DATA SHOWN section start

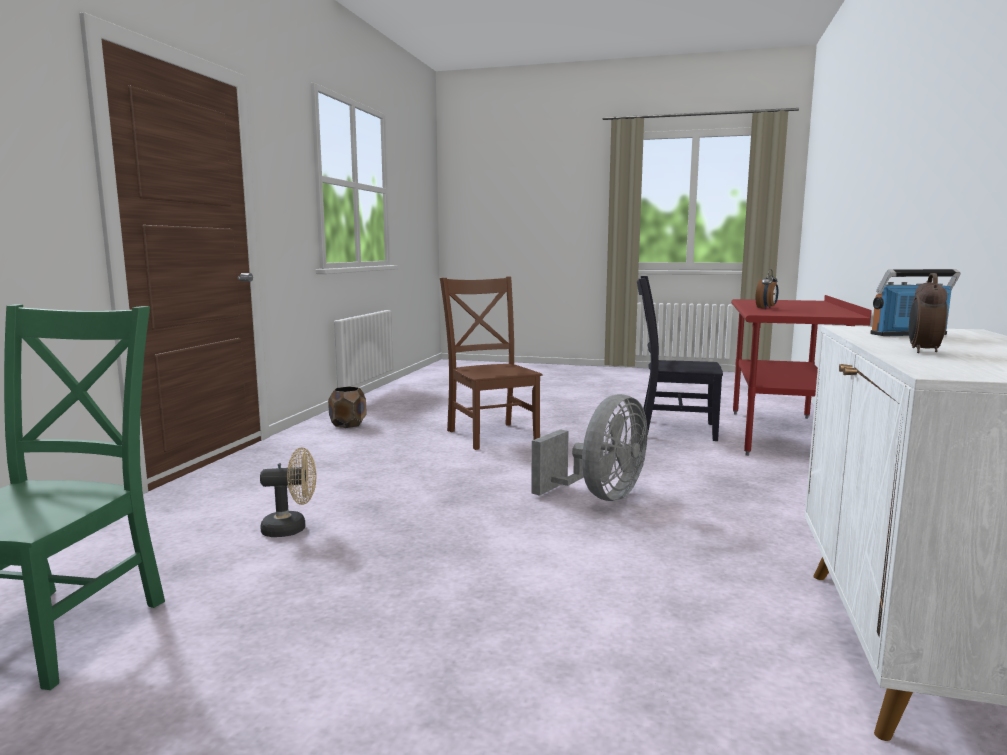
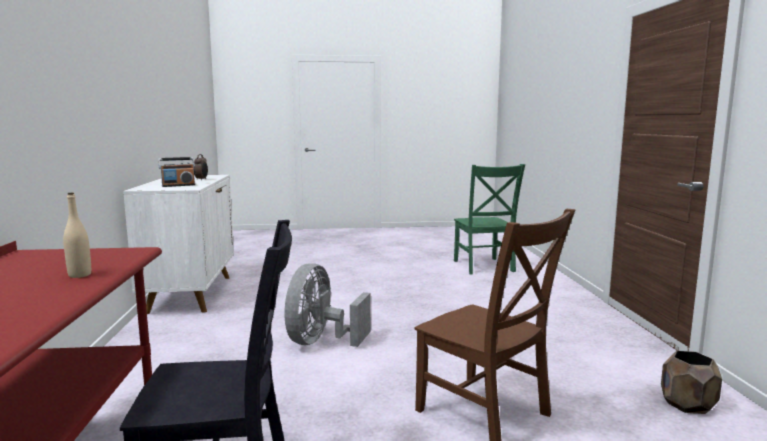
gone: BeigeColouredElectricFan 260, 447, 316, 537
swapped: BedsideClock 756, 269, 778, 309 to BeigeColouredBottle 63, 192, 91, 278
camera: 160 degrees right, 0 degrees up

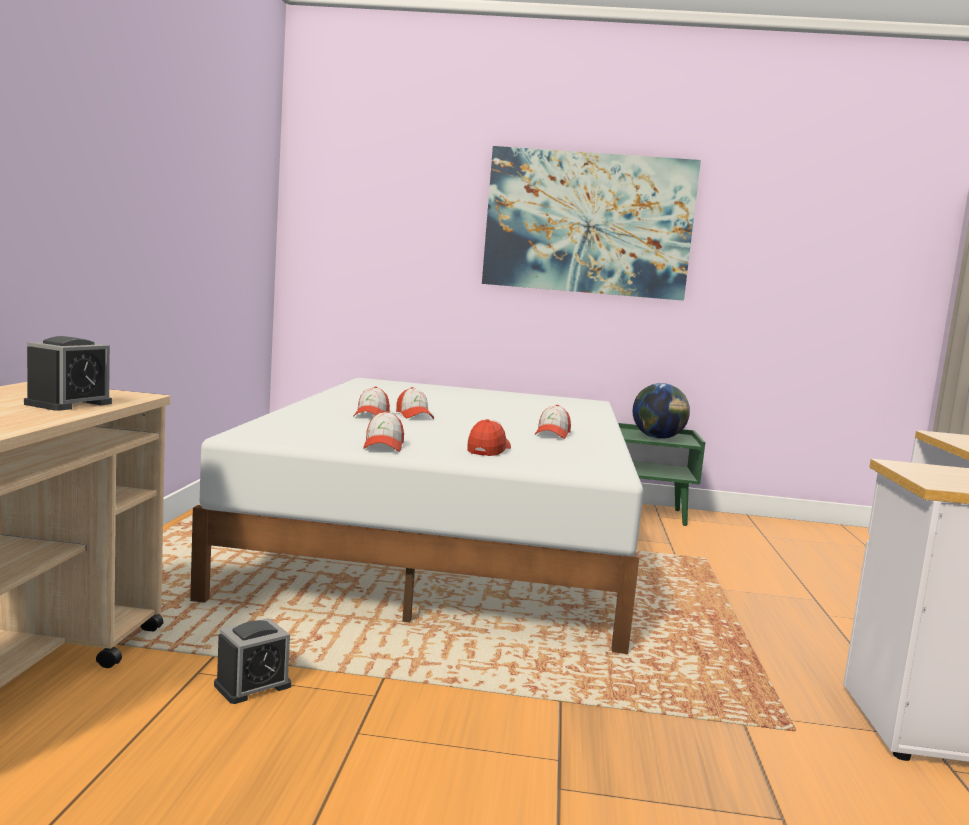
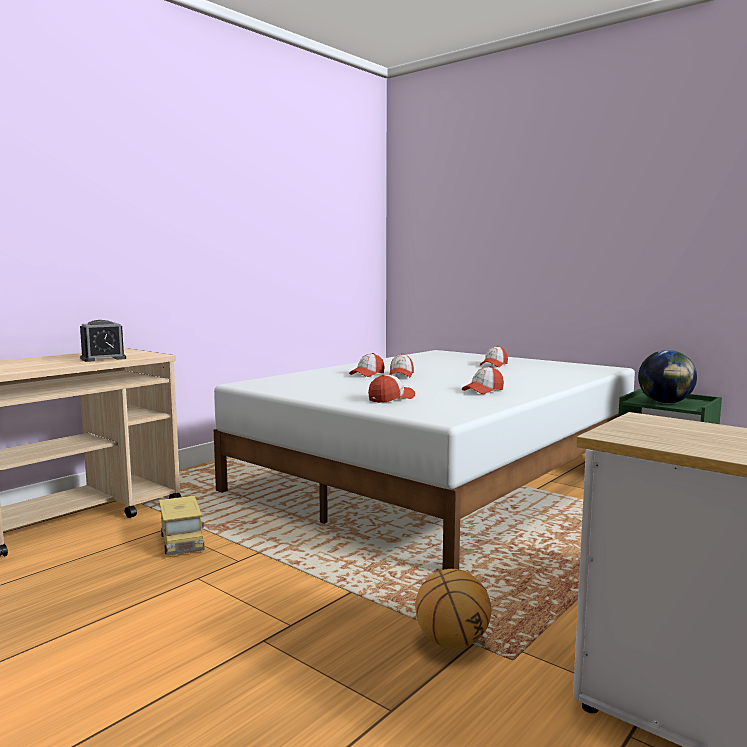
gone: WallArt 482, 146, 701, 301
new: BasketballBall 415, 569, 491, 649
shifted: PeakedCap 363, 411, 404, 452 to 480, 346, 508, 367
swapped: BedsideClock 214, 618, 292, 704 to ToyTruck 159, 496, 205, 556
camera: 35 degrees right, 0 degrees up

DATA SHOWN section end

YOUR OBJECTIVE: Each line from the start of the entries above through the line with "new: BasketballBall 415, 569, 491, 649" should be duplicated exactly, leaving out the pictures.

SOLUTION:
gone: BeigeColouredElectricFan 260, 447, 316, 537
swapped: BedsideClock 756, 269, 778, 309 to BeigeColouredBottle 63, 192, 91, 278
camera: 160 degrees right, 0 degrees up

gone: WallArt 482, 146, 701, 301
new: BasketballBall 415, 569, 491, 649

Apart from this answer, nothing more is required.